Подготовка ГМ, пропитанных НТ (НТ/ГМ)
Микросферы NT/G были получены путем добавления 4 мкл раствора NT (25 мг/мл) на 1 мг сублимированных микросфер G и последующего хранения при 4 °C в течение ночи. Микросферы поглотили весь раствор NT, поскольку объем раствора был значительно меньше объема насыщения при набухании, поэтому эффективность инкорпорации NT в микросферы G рассматривалась как 100%. Затем композитные микросферы подвергались сублимационной сушке в течение 24 ч для удаления оставшегося растворителя.
Подготовка правки SF, NT/SF и NT/GMs/SF
Концентрация SF составляла почти 4% (в/в), что определялось гравиметрически после сублимационной сушки в течение 24 ч для удаления оставшегося растворителя. Производимая SF повязка заключается в том, что SF раствор заливается в 24-х лунку и сублимируется в течение 24 ч. NT/SF повязку изготавливали путем смешивания 1 мл 4% (ш/в) SF раствора и 4 мкл раствора NT, а затем аналогично SF повязку по протоколу. Заправка NT/GMs/SF производилась путем смешивания 1 мл 4% раствора SF и 10 мг раствора NT/GMs, а затем как SF производилась. Все перевязки погружали в 90% водный раствор метанола на 30 мин для получения нерастворимой в воде заправки.
Опухоль ГМ-ов
Чтобы рассчитать содержание влаги в ГМ, мы должны знать степень набухания. Высушенные и влажные, которые насыщались деионизированной водой в течение 4 ч при комнатной температуре, ГМ наблюдались под микроскопом. Было просмотрено сто сухих и влажных ГМ соответственно. Их диаметр измерялся микроскопом.

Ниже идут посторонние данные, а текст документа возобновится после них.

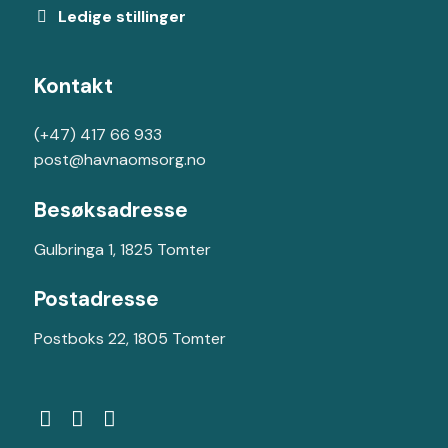
Ledige stillinger
Kontakt
(+47) 417 66 933
post@havnaomsorg.no
Besøksadresse
Gulbringa 1, 1825 Tomter
Postadresse
Postboks 22, 1805 Tomter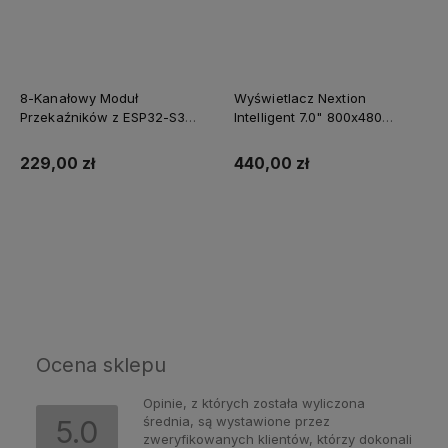
8-Kanałowy Moduł
Wyświetlacz Nextion
Przekaźników z ESP32-S3
Intelligent 7.0" 800x480
WiFi Ethernet W5500 i RS485
NX8048P070-011C-Y
zasilanie PoE
pojemnościowy panel
229,00 zł
440,00 zł
dotykowy oraz obudowa
Do koszyka
Do koszyka
Ocena sklepu
Opinie, z których została wyliczona
średnia, są wystawione przez
5.0
zweryfikowanych klientów, którzy dokonali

Сканирующая электронная микроскопия
Морфология повязок SF, NT/SF и NT/GMs/SF характеризовалась методом сканирующей электронной микроскопии. Размеры пор каждой повязки оценивались путем измерения 25 случайных пор в изображениях SEM и анализа программным обеспечением ImageJ.
Модель для животных
В работе использовались самцы крыс Sprague-Dawley (200-230 гр.). Животные содержались при нормальной комнатной температуре (22-24 °C) в течение 12-часового светового/темного цикла с бесплатным доступом к коммерческому пеллетному питанию и воде. После ранения животных держали в индивидуальных клетках. Все процедуры на животных были одобрены комитетом по управлению экспериментальными животными Университета Сан-Ят-Сен.
Диабетик был вызван однократным внутрибрюшинным введением стрептозоцина в цитратный буфер рН 4,5. Через четыре дня после индукции диабета уровень глюкозы в крови проверяли с помощью глюкометра. Животные с уровнем глюкозы в крови выше 300 мг/дл считались больными диабетом. Крыс обезболивали путем внутрибрюшинного введения ксилазина и кетамина.